Nigdy nie mogłem zrozumieć, dlaczego związkowcy „S” mając 10 milionów członków w szczytowym okresie swojej popularności, nie zwrócili się o merytoryczną pomoc do patriotów, którzy żyli zagranicą i dobrze znali politykę Zachodu i mentalność tamtejszych polityków.  Być może dlatego, że ZZ „Solidarność” nie był ruchem wolnościowym, ale rewindykacyjnym, który nie chciał obalić władzy, bo uznawał wiodącą rolę PZPR. Związkowcy chcieli tylko poprawy swojego bytu. Dowodem tego jest 21 postulatów przedstawionych władzy przez stoczniowców. Te postulaty są jednak niezbitym dowodem, że  związkowcy nie mieli pojęcia o zasadach działania ekonomii i gospodarki, ponieważ ich wykonanie byłoby jednoznaczne z bankructwem. Żadnego kraju, ani firmy nie stać na przyjęcie tak kosztownych żądań od pracowników.

Stało się więc to, przed czym usilnie, za własne pieniądze i w obliczu ryzyka życia jako kandydat na prezydenta RP ostrzegałem w 1990 roku. Polska stała się „krajem białych niewolników”, gdzie według tygodnika „Newsweek” dzisiaj 8 na 10 Polaków, gdyby mogło to by wyemigrowało z Polski, ponieważ nie widzi możliwości  godnego życia. Nie mam żadnej satysfakcji z tego powodu, że miałem wtedy rację, a nawet czasem z żalu chce mi się chodzić we włosiennicy i sypać popiół na głowę. Lepsze to, niż słynne z czasów komuny bezsilne zaciskanie pięści.

Moi czytelnicy  oczekują ode mnie nie tyle nagany i krytyki za obecny stan rzeczy ale skutecznej drogi do wydostania się z tej okrutnej pułapki, którą w dużej mierze Polacy sami sobie zastawili. Tak jak znam Amerykanów, nie odpowiedzą oni na listy z prośbą o pomoc w celu wprowadzenia w Polsce prawdziwej, moralnie uzasadnionej demokracji.
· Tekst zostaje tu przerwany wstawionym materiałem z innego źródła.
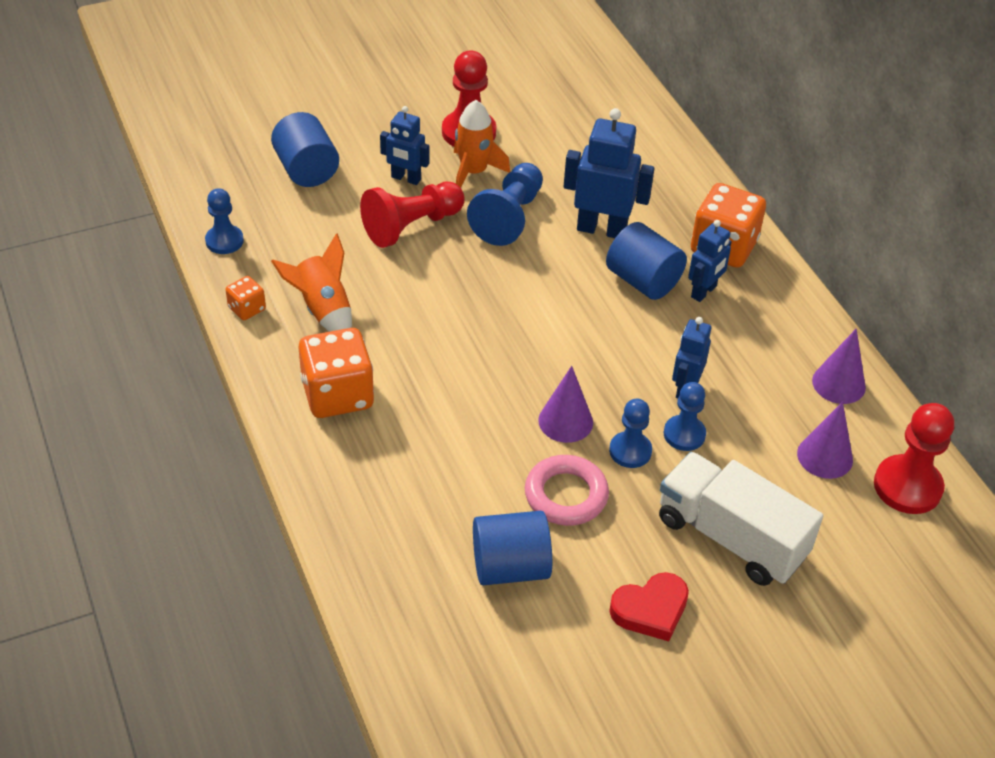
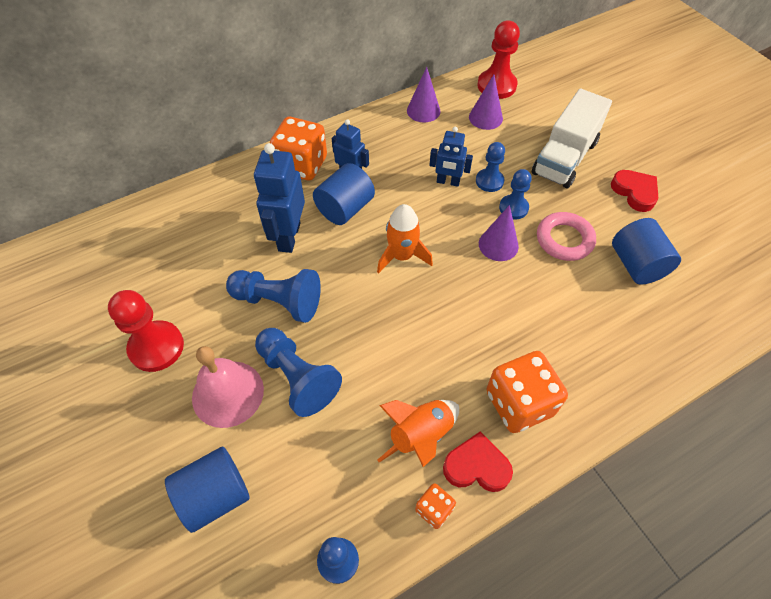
camera: 95 degrees left, 10 degrees up
(278, 346) = (476, 466): none -> red heart
(406, 178) = (228, 393): blue robot -> pink bell
(411, 226) = (297, 377): red pawn -> blue pawn
(473, 172) = (217, 336): orange rocket -> orange rocket (402, 256)

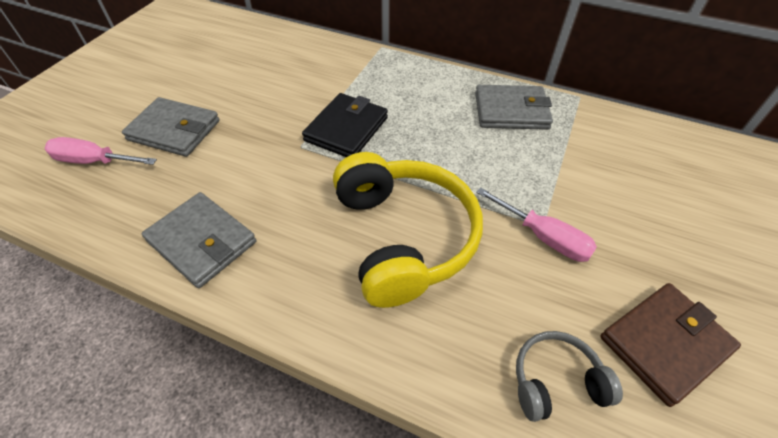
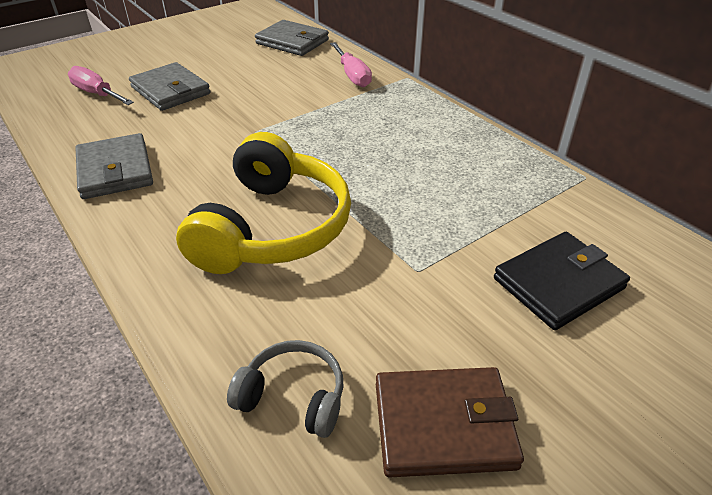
camera: 30 degrees right, 10 degrees down
(346, 129) = (307, 131): black wallet -> black wallet (558, 283)
(511, 111) = (488, 166): grey wallet -> grey wallet (292, 42)
(543, 236) = (408, 279): pink screwdriver -> pink screwdriver (352, 75)

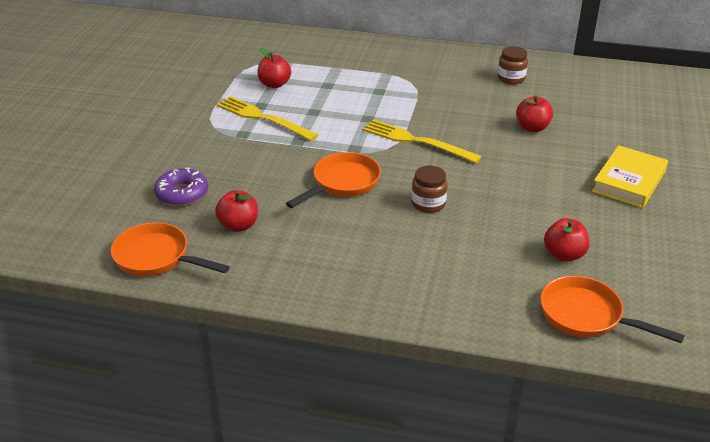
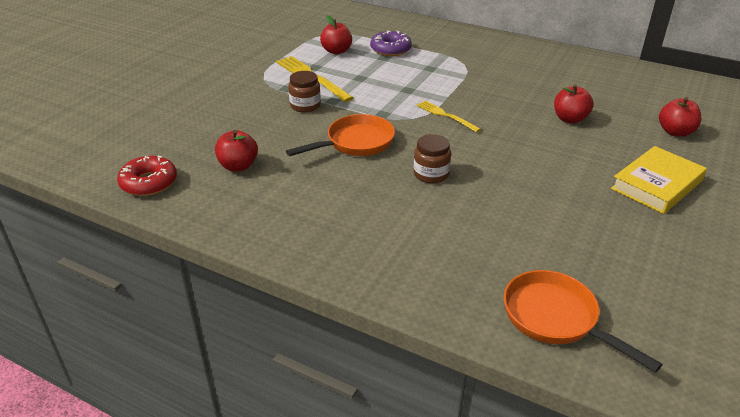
camera: 15 degrees right, 0 degrees up
(157, 258) = (149, 183): orange pan -> red donut
(182, 194) = (204, 131): purple donut -> purple donut (390, 49)
(417, 141) = (446, 116): yellow fork -> yellow fork, size x0.61
(511, 78) = (566, 72): brown jar -> brown jar (305, 106)
(564, 255) = (555, 248): red apple -> red apple (675, 132)

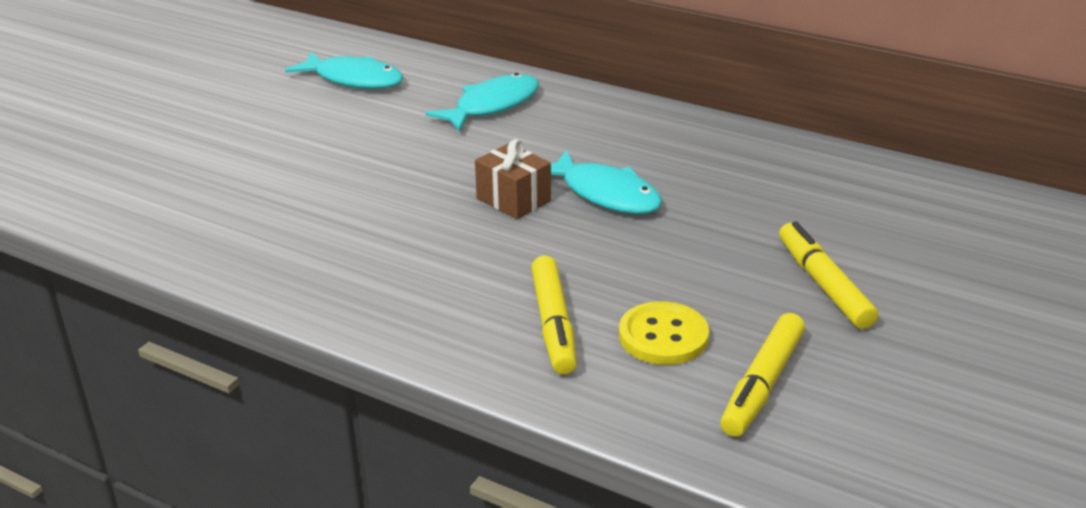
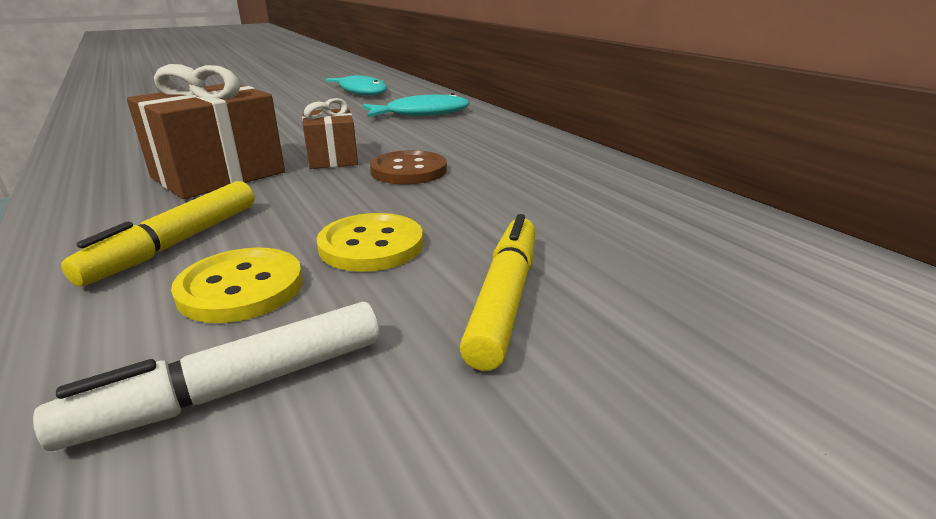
camera: 30 degrees right, 5 degrees down
(447, 253) = (218, 175): none -> brown gift
(606, 194) = (409, 170): turquoise fish -> brown button
(692, 276) = (371, 245): none -> yellow button
(762, 384) = (235, 388): yellow marker -> white marker

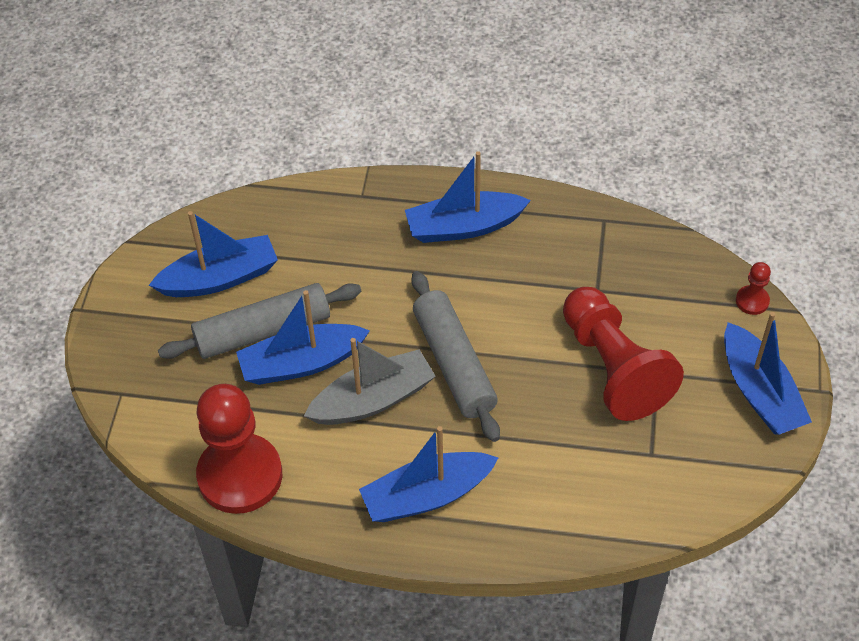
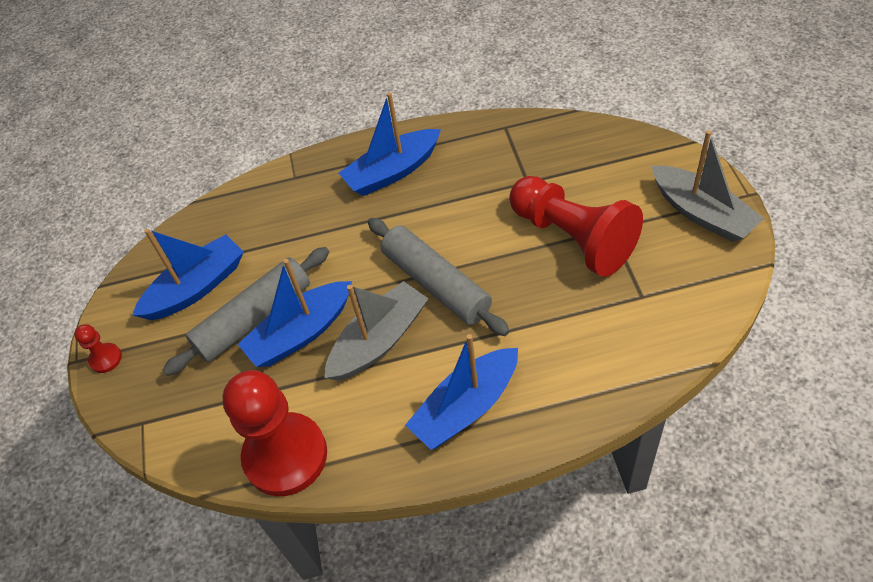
camera: 15 degrees left, 0 degrees up
(752, 301) = (656, 146): red pawn -> red pawn (105, 359)
(759, 392) = (702, 213): blue boat -> grey boat

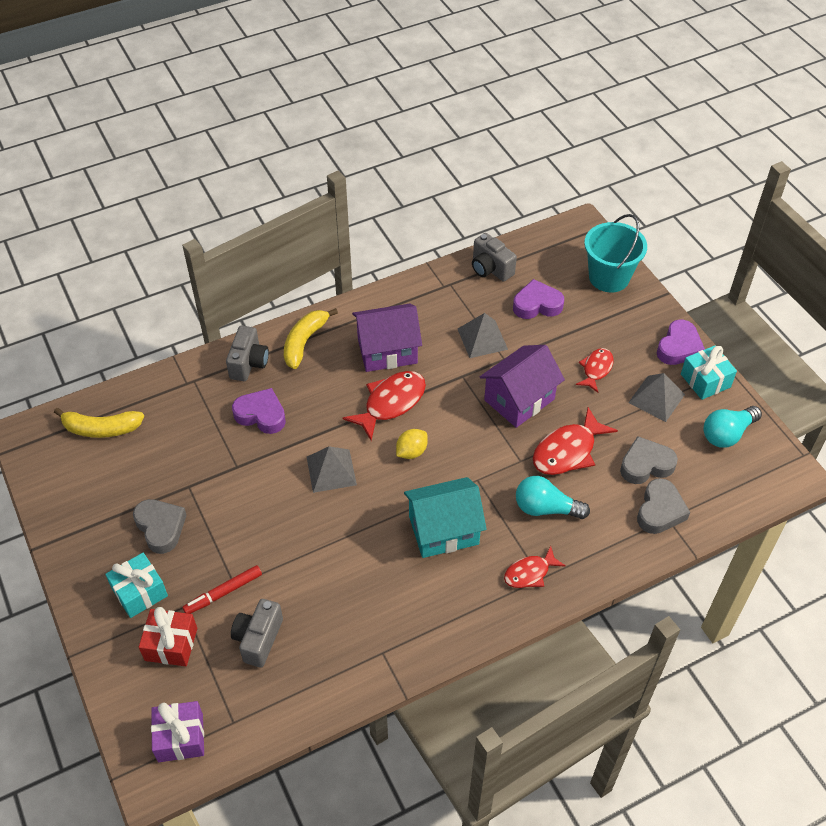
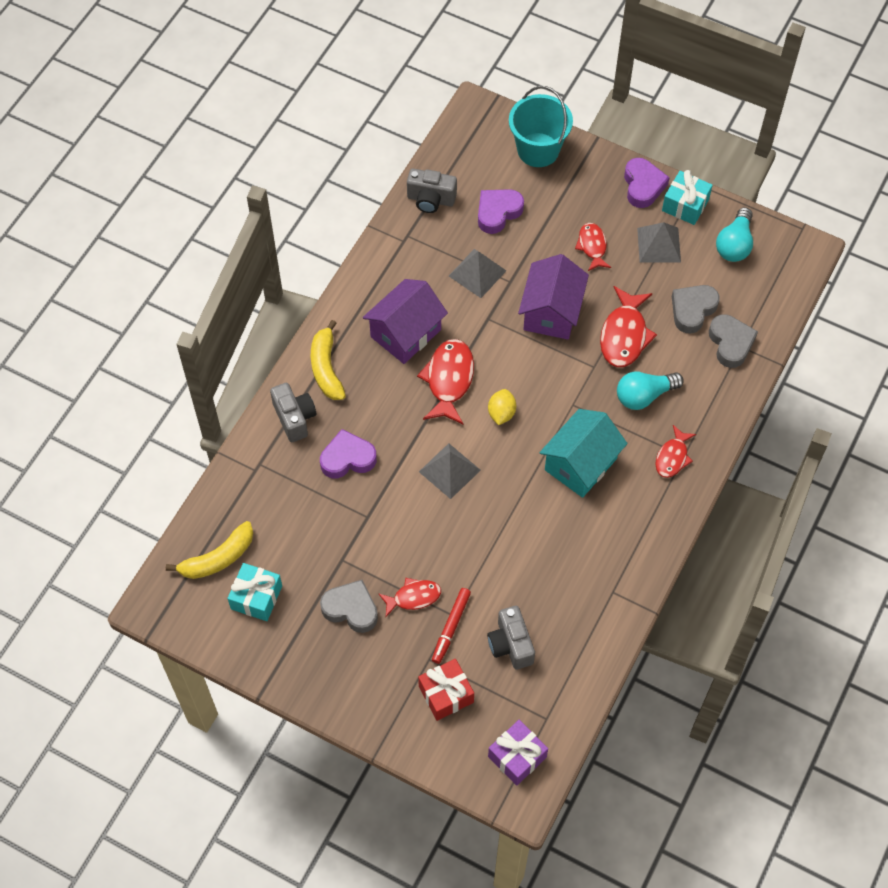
camera: 35 degrees left, 10 degrees up
(139, 592) = (382, 671): turquoise gift -> turquoise gift (256, 597)
(216, 550) = (413, 597): none -> red fish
Nasz naród musi się zjednoczyć aby pokazać siłę do negocjacji o 21 nowych, rozsądnych postulatów, które pozwolą nam mozolną pracą odbudować kraj, ponieważ silne, bogate państwo wzmocni siłę naszych partnerów za wielką wodą. Te 21 postulatów to jest praca dla polskiej inteligencji a więc stawiam wam to wyzwanie. Najpierw trzeba określić swoje cele aby potem znaleźć sposób na ich wprowadzenie w życie. Jeśli nie określimy swoich zamierzeń, to państwo polskie nie ma racji bytu. Z okazji tegorocznych wyborów będziemy mieli możliwość poznania postulatów wielu kandydatów.